Саша копала огород, и лопата чиркнула о край стекла. Только задела – не перевернула «секретку», не порушила. Саша присела, провела несколько раз пальцами, и «секретка» открылась. Сим-сим…
На золотом фантике от конфеты лежали несколько стёклышек и колечко. Стёклышки – настоящая редкость, драгоценность для того времени – синие. Видно, кто-то разбил флакон от одеколона. Такого яркого, всепобеждающего цвета они были! И если в них заглянуть – мир тоже делался сказочным, синим. Пять стёклышек лежало в «секретке». И колечко с синим камушком.

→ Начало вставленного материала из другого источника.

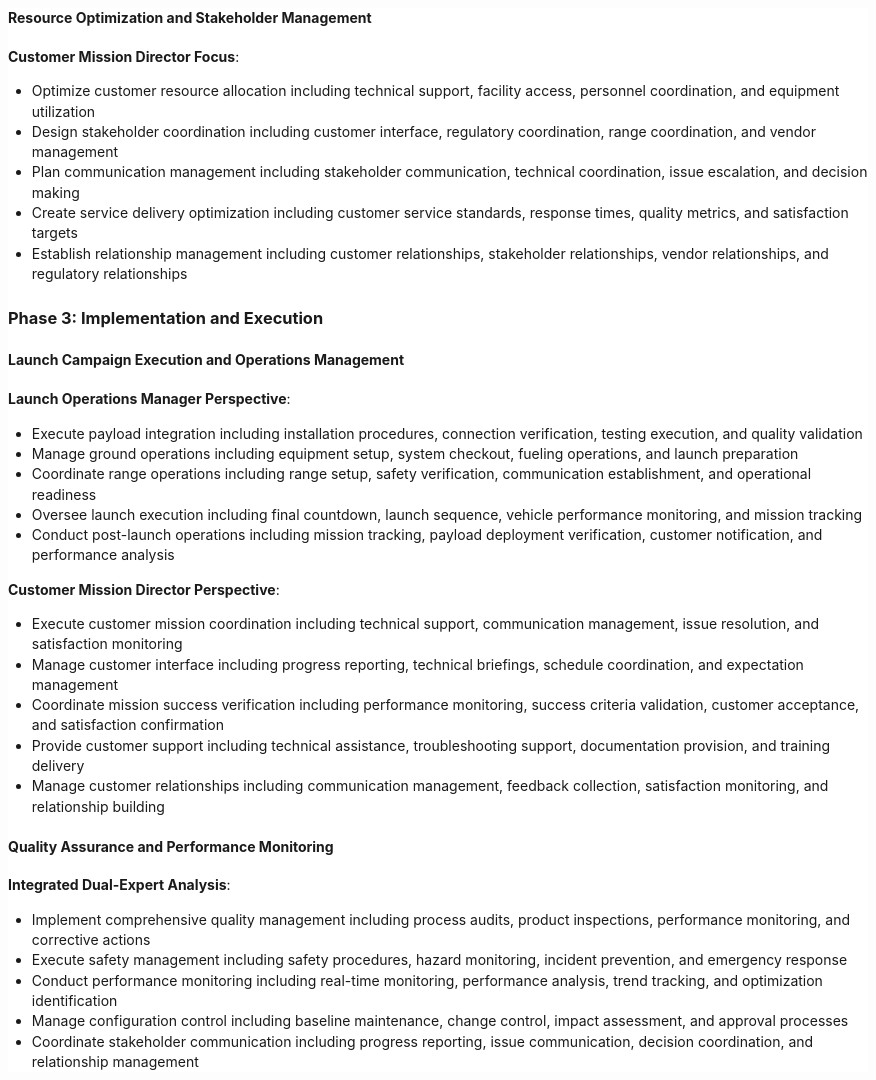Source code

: #### Resource Optimization and Stakeholder Management
**Customer Mission Director Focus**:
- Optimize customer resource allocation including technical support, facility access, personnel coordination, and equipment utilization
- Design stakeholder coordination including customer interface, regulatory coordination, range coordination, and vendor management
- Plan communication management including stakeholder communication, technical coordination, issue escalation, and decision making
- Create service delivery optimization including customer service standards, response times, quality metrics, and satisfaction targets
- Establish relationship management including customer relationships, stakeholder relationships, vendor relationships, and regulatory relationships

### Phase 3: Implementation and Execution

#### Launch Campaign Execution and Operations Management
**Launch Operations Manager Perspective**:
- Execute payload integration including installation procedures, connection verification, testing execution, and quality validation
- Manage ground operations including equipment setup, system checkout, fueling operations, and launch preparation
- Coordinate range operations including range setup, safety verification, communication establishment, and operational readiness
- Oversee launch execution including final countdown, launch sequence, vehicle performance monitoring, and mission tracking
- Conduct post-launch operations including mission tracking, payload deployment verification, customer notification, and performance analysis

**Customer Mission Director Perspective**:
- Execute customer mission coordination including technical support, communication management, issue resolution, and satisfaction monitoring
- Manage customer interface including progress reporting, technical briefings, schedule coordination, and expectation management
- Coordinate mission success verification including performance monitoring, success criteria validation, customer acceptance, and satisfaction confirmation
- Provide customer support including technical assistance, troubleshooting support, documentation provision, and training delivery
- Manage customer relationships including communication management, feedback collection, satisfaction monitoring, and relationship building

#### Quality Assurance and Performance Monitoring
**Integrated Dual-Expert Analysis**:
- Implement comprehensive quality management including process audits, product inspections, performance monitoring, and corrective actions
- Execute safety management including safety procedures, hazard monitoring, incident prevention, and emergency response
- Conduct performance monitoring including real-time monitoring, performance analysis, trend tracking, and optimization identification
- Manage configuration control including baseline maintenance, change control, impact assessment, and approval processes
- Coordinate stakeholder communication including progress reporting, issue communication, decision coordination, and relationship management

Мама подарила, увидев, как Саша заворожённо смотрит на него в магазине. Колечко было слишком красиво, чтобы носить его на пальце. Руки делают грязную работу: моют посуду, отжимают половую тряпку. Кольцом можно было только любоваться. И лучше всего для этого годилась «секретка», обрамление чуда.
Мама тогда сердилась: думала, не успела купить кольцо, как Саша его потеряла. А дочка сидела в саду и смотрела на окошечко в земле, за которым жила, мерцала её тайна.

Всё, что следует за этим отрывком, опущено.